[Stored data entries]:
※

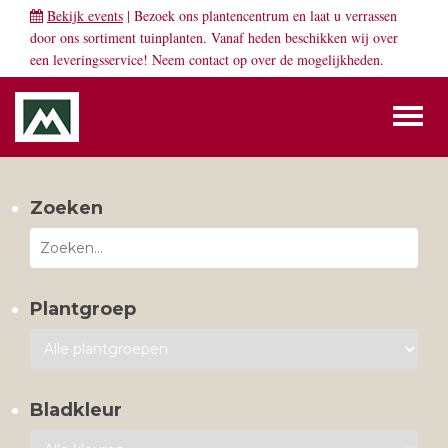
Bekijk events
| Bezoek ons plantencentrum en laat u verrassen
door ons sortiment tuinplanten. Vanaf heden beschikken wij over
een leveringsservice! Neem
contact
op over de mogelijkheden.
Toggl
naviga
Zoeken
Plantgroep
Bladkleur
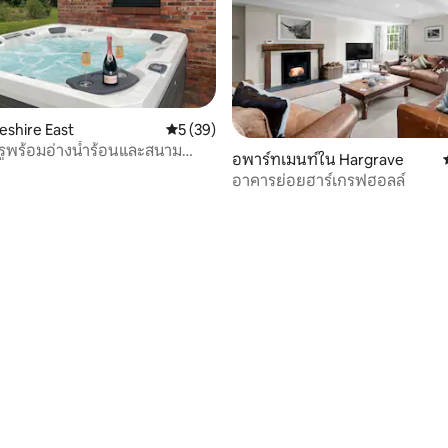
eshire East
คะแนนเฉลี่ย 5 จาก 5, 39 รีวิว
5 (39)
ูพร้อมอ่างน้ำร้อนและสนาม
93 รีวิว
อพาร์ทเมนท์ใน Hargrave
นตัว
อาคารย่อยฮาร์เกรฟฮอลล์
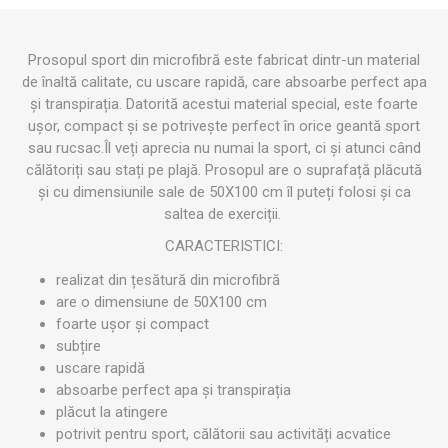
Prosopul sport din microfibră este fabricat dintr-un material
de înaltă calitate, cu uscare rapidă, care absoarbe perfect apa
și transpirația. Datorită acestui material special, este foarte
ușor, compact și se potrivește perfect în orice geantă sport
sau rucsac.Îl veți aprecia nu numai la sport, ci și atunci când
călătoriți sau stați pe plajă. Prosopul are o suprafață plăcută
și cu dimensiunile sale de 50X100 cm îl puteți folosi și ca
saltea de exerciții.
CARACTERISTICI:
realizat din țesătură din microfibră
are o dimensiune de 50X100 cm
foarte ușor și compact
subțire
uscare rapidă
absoarbe perfect apa și transpirația
plăcut la atingere
potrivit pentru sport, călătorii sau activități acvatice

※

[PROBLEM]: Reproduce the records word for word from the line containing "eshire East" through the end of the records, leaving out the pictures.

[RESULT FOR THIS TASK]:
eshire East
คะแนนเฉลี่ย 5 จาก 5, 39 รีวิว
5 (39)
ูพร้อมอ่างน้ำร้อนและสนาม
93 รีวิว
อพาร์ทเมนท์ใน Hargrave
นตัว
อาคารย่อยฮาร์เกรฟฮอลล์
Prosopul sport din microfibră este fabricat dintr-un material
de înaltă calitate, cu uscare rapidă, care absoarbe perfect apa
și transpirația. Datorită acestui material special, este foarte
ușor, compact și se potrivește perfect în orice geantă sport
sau rucsac.Îl veți aprecia nu numai la sport, ci și atunci când
călătoriți sau stați pe plajă. Prosopul are o suprafață plăcută
și cu dimensiunile sale de 50X100 cm îl puteți folosi și ca
saltea de exerciții.
CARACTERISTICI:
realizat din țesătură din microfibră
are o dimensiune de 50X100 cm
foarte ușor și compact
subțire
uscare rapidă
absoarbe perfect apa și transpirația
plăcut la atingere
potrivit pentru sport, călătorii sau activități acvatice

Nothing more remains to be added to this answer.